> [WHAT YOU SHOULD DO]
Rewrite the stretch of data from the start through the line containing "之事极为敏感。 当时苏荷华刚到苏家没多久，两人经常会起争执。", swapping every "虾饼" for "春卷" and leaving everything else unchanged.

> [LISTED ENTRIES]
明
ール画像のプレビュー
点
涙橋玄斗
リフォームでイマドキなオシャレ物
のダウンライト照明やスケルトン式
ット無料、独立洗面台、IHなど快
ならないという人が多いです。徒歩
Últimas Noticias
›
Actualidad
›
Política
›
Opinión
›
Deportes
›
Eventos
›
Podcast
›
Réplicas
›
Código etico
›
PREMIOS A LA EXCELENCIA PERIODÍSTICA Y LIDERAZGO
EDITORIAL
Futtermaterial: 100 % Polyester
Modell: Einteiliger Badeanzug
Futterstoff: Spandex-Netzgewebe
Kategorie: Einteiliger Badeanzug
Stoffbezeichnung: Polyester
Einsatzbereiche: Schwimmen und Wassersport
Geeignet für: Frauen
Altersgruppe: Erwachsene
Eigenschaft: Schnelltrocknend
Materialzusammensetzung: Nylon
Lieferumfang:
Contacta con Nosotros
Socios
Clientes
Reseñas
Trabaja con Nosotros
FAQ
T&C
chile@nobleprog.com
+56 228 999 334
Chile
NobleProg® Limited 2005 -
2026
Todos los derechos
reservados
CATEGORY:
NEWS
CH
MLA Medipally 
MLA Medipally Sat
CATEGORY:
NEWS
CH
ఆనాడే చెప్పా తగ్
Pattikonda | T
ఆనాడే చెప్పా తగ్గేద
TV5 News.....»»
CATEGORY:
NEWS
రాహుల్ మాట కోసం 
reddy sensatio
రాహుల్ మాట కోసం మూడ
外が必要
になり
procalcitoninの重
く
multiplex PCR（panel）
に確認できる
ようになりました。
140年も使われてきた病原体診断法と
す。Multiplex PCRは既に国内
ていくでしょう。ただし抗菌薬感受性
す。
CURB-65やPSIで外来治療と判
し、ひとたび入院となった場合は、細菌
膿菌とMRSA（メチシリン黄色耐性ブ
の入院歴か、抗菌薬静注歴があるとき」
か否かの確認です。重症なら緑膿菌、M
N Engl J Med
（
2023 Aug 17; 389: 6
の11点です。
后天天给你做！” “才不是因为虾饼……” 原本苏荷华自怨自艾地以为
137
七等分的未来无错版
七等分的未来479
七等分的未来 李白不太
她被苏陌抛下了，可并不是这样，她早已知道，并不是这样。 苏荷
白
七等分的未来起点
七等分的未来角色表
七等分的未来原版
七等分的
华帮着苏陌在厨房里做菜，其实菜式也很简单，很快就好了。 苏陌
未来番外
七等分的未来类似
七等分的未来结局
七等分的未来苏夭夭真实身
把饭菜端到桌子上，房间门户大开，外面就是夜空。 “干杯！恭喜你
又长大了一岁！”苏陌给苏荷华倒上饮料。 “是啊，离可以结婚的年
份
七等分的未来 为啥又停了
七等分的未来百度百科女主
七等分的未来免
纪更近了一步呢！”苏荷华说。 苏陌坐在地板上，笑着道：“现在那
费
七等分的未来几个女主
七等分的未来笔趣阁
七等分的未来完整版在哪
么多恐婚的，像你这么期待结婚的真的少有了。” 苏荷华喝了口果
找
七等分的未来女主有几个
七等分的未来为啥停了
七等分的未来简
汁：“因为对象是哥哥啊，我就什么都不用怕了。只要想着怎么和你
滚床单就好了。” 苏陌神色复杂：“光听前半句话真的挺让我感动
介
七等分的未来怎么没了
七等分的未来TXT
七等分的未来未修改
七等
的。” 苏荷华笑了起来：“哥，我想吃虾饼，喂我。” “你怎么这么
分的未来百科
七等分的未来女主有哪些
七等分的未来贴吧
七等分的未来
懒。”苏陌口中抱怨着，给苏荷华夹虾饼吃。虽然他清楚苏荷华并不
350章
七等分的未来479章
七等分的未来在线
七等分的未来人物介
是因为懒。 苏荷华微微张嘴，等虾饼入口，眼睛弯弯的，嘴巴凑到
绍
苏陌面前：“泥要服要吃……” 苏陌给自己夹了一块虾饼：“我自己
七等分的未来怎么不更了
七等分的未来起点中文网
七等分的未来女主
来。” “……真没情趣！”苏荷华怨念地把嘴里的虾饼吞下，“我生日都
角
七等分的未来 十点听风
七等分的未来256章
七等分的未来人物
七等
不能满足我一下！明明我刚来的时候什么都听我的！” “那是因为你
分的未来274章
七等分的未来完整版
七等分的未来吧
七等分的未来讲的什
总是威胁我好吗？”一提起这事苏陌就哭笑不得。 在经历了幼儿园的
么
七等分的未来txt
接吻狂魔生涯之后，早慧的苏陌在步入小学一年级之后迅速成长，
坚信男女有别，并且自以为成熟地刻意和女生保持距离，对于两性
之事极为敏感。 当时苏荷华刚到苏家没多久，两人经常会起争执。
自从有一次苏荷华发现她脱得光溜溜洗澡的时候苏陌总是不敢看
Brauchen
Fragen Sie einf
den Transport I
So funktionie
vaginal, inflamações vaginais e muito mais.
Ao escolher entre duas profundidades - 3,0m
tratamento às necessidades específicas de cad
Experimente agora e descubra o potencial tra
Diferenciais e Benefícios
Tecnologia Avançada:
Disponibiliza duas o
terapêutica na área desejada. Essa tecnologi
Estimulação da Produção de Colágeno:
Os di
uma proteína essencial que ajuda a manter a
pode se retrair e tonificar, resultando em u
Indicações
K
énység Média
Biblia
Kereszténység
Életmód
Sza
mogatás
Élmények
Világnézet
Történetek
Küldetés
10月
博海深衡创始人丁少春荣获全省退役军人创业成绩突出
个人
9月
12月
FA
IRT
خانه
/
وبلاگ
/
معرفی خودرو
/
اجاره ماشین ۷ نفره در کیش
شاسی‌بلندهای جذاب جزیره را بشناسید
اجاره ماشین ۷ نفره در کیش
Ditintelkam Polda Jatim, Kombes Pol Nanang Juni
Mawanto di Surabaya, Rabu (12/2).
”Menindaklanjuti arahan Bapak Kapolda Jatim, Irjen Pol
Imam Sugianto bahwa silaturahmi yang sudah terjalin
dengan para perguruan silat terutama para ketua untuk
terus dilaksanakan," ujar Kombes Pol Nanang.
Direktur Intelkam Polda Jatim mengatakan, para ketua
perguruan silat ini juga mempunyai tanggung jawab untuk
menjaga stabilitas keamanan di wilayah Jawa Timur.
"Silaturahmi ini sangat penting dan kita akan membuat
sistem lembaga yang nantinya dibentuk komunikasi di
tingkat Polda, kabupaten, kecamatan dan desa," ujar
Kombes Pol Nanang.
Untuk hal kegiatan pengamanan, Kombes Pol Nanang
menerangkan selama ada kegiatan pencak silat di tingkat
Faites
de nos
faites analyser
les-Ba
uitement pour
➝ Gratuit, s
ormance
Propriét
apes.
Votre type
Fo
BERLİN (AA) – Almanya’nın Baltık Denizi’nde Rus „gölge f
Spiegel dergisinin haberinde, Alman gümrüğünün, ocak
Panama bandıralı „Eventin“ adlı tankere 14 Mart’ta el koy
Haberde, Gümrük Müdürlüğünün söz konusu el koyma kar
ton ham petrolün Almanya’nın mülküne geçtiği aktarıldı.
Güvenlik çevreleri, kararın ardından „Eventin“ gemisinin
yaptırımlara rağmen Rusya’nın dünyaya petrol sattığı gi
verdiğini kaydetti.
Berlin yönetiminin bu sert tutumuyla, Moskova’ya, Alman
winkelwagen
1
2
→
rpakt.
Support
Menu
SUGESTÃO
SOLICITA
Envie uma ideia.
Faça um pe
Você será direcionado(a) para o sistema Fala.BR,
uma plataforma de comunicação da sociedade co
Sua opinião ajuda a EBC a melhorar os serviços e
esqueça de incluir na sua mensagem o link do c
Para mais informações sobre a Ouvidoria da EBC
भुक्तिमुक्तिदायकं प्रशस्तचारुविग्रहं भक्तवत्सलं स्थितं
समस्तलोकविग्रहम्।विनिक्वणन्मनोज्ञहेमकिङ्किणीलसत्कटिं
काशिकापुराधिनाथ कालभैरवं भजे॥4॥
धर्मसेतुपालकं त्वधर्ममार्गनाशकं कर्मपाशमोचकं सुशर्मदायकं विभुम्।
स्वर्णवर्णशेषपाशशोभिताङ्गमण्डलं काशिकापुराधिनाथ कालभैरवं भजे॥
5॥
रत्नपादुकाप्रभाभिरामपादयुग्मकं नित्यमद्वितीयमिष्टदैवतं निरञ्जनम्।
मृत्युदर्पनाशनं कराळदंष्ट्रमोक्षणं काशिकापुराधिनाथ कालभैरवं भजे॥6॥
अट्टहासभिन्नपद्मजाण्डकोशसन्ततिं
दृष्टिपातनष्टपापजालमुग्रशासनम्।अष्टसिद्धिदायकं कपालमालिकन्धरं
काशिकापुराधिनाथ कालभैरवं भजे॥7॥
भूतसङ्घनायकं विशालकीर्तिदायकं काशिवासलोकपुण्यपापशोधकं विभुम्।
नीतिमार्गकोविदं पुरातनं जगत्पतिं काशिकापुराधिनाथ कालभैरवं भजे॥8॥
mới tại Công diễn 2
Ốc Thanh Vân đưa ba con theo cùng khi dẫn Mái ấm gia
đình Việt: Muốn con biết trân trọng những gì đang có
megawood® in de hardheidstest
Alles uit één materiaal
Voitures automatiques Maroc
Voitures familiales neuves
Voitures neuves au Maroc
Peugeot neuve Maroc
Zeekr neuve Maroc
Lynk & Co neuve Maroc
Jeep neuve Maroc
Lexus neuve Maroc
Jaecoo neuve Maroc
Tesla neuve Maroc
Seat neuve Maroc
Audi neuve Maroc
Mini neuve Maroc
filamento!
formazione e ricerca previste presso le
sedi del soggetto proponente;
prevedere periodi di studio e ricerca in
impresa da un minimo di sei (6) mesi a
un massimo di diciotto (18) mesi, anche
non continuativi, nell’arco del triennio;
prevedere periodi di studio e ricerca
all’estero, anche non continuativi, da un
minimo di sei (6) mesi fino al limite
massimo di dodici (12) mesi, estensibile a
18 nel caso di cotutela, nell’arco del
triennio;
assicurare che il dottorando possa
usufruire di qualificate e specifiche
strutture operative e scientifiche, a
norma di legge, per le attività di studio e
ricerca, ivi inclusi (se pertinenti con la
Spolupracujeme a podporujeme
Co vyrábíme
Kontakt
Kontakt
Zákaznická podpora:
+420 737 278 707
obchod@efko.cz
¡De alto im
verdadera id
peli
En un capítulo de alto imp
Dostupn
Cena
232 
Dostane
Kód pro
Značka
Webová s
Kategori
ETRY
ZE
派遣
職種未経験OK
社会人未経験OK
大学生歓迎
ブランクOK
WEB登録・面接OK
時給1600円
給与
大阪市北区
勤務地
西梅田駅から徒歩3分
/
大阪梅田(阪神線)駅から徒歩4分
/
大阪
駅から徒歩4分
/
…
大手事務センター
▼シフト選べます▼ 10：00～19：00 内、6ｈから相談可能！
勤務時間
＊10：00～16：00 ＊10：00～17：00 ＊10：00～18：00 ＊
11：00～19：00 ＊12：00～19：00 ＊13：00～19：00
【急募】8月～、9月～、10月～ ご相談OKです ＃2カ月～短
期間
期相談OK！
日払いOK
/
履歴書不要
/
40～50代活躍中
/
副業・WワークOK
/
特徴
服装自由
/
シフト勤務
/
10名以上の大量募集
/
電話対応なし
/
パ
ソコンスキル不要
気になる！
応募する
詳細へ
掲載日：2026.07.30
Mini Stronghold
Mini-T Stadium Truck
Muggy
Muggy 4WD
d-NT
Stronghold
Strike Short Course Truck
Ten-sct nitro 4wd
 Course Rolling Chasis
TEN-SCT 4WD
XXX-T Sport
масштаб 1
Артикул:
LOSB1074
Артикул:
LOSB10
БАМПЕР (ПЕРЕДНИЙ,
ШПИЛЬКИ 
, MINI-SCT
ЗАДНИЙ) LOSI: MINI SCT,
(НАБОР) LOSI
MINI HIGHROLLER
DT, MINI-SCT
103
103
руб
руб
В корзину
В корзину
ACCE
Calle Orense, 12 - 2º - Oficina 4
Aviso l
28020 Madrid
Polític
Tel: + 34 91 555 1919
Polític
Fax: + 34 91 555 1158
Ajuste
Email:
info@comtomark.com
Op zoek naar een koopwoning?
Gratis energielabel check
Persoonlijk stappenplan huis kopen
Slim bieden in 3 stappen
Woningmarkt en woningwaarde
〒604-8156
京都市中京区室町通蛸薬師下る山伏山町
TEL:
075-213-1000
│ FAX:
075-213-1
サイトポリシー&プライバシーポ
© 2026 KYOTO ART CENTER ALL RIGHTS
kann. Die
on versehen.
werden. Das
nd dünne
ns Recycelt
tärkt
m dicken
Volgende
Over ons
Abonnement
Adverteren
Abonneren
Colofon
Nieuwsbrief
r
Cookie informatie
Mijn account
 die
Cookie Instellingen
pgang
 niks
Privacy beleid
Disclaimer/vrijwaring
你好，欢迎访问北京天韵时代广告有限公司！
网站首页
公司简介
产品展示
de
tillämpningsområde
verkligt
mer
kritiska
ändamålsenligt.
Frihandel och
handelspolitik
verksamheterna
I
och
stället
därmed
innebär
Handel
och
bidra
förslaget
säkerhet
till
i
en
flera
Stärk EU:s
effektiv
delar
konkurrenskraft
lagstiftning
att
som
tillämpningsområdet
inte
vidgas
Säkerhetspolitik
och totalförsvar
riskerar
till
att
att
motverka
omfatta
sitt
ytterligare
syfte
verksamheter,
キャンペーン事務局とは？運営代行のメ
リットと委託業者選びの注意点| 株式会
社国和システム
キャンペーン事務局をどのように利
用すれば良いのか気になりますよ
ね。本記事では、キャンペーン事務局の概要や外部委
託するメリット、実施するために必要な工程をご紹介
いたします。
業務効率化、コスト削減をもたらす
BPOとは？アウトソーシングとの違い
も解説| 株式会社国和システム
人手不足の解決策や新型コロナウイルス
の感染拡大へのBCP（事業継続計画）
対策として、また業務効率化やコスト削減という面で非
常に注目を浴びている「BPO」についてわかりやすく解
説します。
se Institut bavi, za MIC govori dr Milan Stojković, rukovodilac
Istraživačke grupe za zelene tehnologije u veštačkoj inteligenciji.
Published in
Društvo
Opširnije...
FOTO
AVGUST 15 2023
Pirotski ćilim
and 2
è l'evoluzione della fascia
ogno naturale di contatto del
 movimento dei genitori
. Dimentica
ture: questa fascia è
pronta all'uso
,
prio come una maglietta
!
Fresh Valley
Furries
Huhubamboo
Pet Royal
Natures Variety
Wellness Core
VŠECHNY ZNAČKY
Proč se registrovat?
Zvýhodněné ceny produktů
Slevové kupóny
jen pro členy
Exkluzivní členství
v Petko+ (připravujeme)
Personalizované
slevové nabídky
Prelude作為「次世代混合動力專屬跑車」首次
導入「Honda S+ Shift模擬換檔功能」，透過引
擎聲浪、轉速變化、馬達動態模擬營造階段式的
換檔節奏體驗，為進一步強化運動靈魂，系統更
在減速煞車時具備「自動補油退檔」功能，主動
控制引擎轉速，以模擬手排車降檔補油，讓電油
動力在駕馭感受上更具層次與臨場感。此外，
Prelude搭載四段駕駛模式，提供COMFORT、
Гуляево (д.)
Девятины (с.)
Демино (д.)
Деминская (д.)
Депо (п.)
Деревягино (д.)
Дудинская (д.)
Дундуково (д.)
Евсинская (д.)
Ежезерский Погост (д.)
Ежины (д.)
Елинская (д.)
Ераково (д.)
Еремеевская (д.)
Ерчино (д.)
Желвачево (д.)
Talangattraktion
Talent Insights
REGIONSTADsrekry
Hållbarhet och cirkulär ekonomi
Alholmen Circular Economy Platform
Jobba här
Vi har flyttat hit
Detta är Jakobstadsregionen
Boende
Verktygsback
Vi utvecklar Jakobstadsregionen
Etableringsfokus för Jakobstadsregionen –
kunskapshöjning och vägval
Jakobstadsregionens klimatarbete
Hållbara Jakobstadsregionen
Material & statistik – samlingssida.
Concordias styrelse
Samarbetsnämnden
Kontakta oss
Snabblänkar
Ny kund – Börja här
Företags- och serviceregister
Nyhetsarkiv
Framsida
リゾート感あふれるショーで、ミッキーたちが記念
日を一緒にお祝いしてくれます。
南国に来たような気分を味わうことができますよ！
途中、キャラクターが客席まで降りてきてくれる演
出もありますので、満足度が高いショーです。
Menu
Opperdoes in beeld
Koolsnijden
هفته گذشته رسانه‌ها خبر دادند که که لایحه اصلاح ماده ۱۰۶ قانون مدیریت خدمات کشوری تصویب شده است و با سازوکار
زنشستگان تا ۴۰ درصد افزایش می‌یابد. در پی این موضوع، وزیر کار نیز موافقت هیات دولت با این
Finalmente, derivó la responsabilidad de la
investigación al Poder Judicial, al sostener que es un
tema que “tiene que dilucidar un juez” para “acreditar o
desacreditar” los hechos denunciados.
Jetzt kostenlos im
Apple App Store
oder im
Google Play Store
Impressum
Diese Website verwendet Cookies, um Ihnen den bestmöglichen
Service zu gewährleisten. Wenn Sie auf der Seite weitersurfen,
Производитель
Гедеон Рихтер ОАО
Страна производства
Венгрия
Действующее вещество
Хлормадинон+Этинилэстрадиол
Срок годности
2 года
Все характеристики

> [REPLY]
明
ール画像のプレビュー
点
涙橋玄斗
リフォームでイマドキなオシャレ物
のダウンライト照明やスケルトン式
ット無料、独立洗面台、IHなど快
ならないという人が多いです。徒歩
Últimas Noticias
›
Actualidad
›
Política
›
Opinión
›
Deportes
›
Eventos
›
Podcast
›
Réplicas
›
Código etico
›
PREMIOS A LA EXCELENCIA PERIODÍSTICA Y LIDERAZGO
EDITORIAL
Futtermaterial: 100 % Polyester
Modell: Einteiliger Badeanzug
Futterstoff: Spandex-Netzgewebe
Kategorie: Einteiliger Badeanzug
Stoffbezeichnung: Polyester
Einsatzbereiche: Schwimmen und Wassersport
Geeignet für: Frauen
Altersgruppe: Erwachsene
Eigenschaft: Schnelltrocknend
Materialzusammensetzung: Nylon
Lieferumfang:
Contacta con Nosotros
Socios
Clientes
Reseñas
Trabaja con Nosotros
FAQ
T&C
chile@nobleprog.com
+56 228 999 334
Chile
NobleProg® Limited 2005 -
2026
Todos los derechos
reservados
CATEGORY:
NEWS
CH
MLA Medipally 
MLA Medipally Sat
CATEGORY:
NEWS
CH
ఆనాడే చెప్పా తగ్
Pattikonda | T
ఆనాడే చెప్పా తగ్గేద
TV5 News.....»»
CATEGORY:
NEWS
రాహుల్ మాట కోసం 
reddy sensatio
రాహుల్ మాట కోసం మూడ
外が必要
になり
procalcitoninの重
く
multiplex PCR（panel）
に確認できる
ようになりました。
140年も使われてきた病原体診断法と
す。Multiplex PCRは既に国内
ていくでしょう。ただし抗菌薬感受性
す。
CURB-65やPSIで外来治療と判
し、ひとたび入院となった場合は、細菌
膿菌とMRSA（メチシリン黄色耐性ブ
の入院歴か、抗菌薬静注歴があるとき」
か否かの確認です。重症なら緑膿菌、M
N Engl J Med
（
2023 Aug 17; 389: 6
の11点です。
后天天给你做！” “才不是因为春卷……” 原本苏荷华自怨自艾地以为
137
七等分的未来无错版
七等分的未来479
七等分的未来 李白不太
她被苏陌抛下了，可并不是这样，她早已知道，并不是这样。 苏荷
白
七等分的未来起点
七等分的未来角色表
七等分的未来原版
七等分的
华帮着苏陌在厨房里做菜，其实菜式也很简单，很快就好了。 苏陌
未来番外
七等分的未来类似
七等分的未来结局
七等分的未来苏夭夭真实身
把饭菜端到桌子上，房间门户大开，外面就是夜空。 “干杯！恭喜你
又长大了一岁！”苏陌给苏荷华倒上饮料。 “是啊，离可以结婚的年
份
七等分的未来 为啥又停了
七等分的未来百度百科女主
七等分的未来免
纪更近了一步呢！”苏荷华说。 苏陌坐在地板上，笑着道：“现在那
费
七等分的未来几个女主
七等分的未来笔趣阁
七等分的未来完整版在哪
么多恐婚的，像你这么期待结婚的真的少有了。” 苏荷华喝了口果
找
七等分的未来女主有几个
七等分的未来为啥停了
七等分的未来简
汁：“因为对象是哥哥啊，我就什么都不用怕了。只要想着怎么和你
滚床单就好了。” 苏陌神色复杂：“光听前半句话真的挺让我感动
介
七等分的未来怎么没了
七等分的未来TXT
七等分的未来未修改
七等
的。” 苏荷华笑了起来：“哥，我想吃春卷，喂我。” “你怎么这么
分的未来百科
七等分的未来女主有哪些
七等分的未来贴吧
七等分的未来
懒。”苏陌口中抱怨着，给苏荷华夹春卷吃。虽然他清楚苏荷华并不
350章
七等分的未来479章
七等分的未来在线
七等分的未来人物介
是因为懒。 苏荷华微微张嘴，等春卷入口，眼睛弯弯的，嘴巴凑到
绍
苏陌面前：“泥要服要吃……” 苏陌给自己夹了一块春卷：“我自己
七等分的未来怎么不更了
七等分的未来起点中文网
七等分的未来女主
来。” “……真没情趣！”苏荷华怨念地把嘴里的春卷吞下，“我生日都
角
七等分的未来 十点听风
七等分的未来256章
七等分的未来人物
七等
不能满足我一下！明明我刚来的时候什么都听我的！” “那是因为你
分的未来274章
七等分的未来完整版
七等分的未来吧
七等分的未来讲的什
总是威胁我好吗？”一提起这事苏陌就哭笑不得。 在经历了幼儿园的
么
七等分的未来txt
接吻狂魔生涯之后，早慧的苏陌在步入小学一年级之后迅速成长，
坚信男女有别，并且自以为成熟地刻意和女生保持距离，对于两性
之事极为敏感。 当时苏荷华刚到苏家没多久，两人经常会起争执。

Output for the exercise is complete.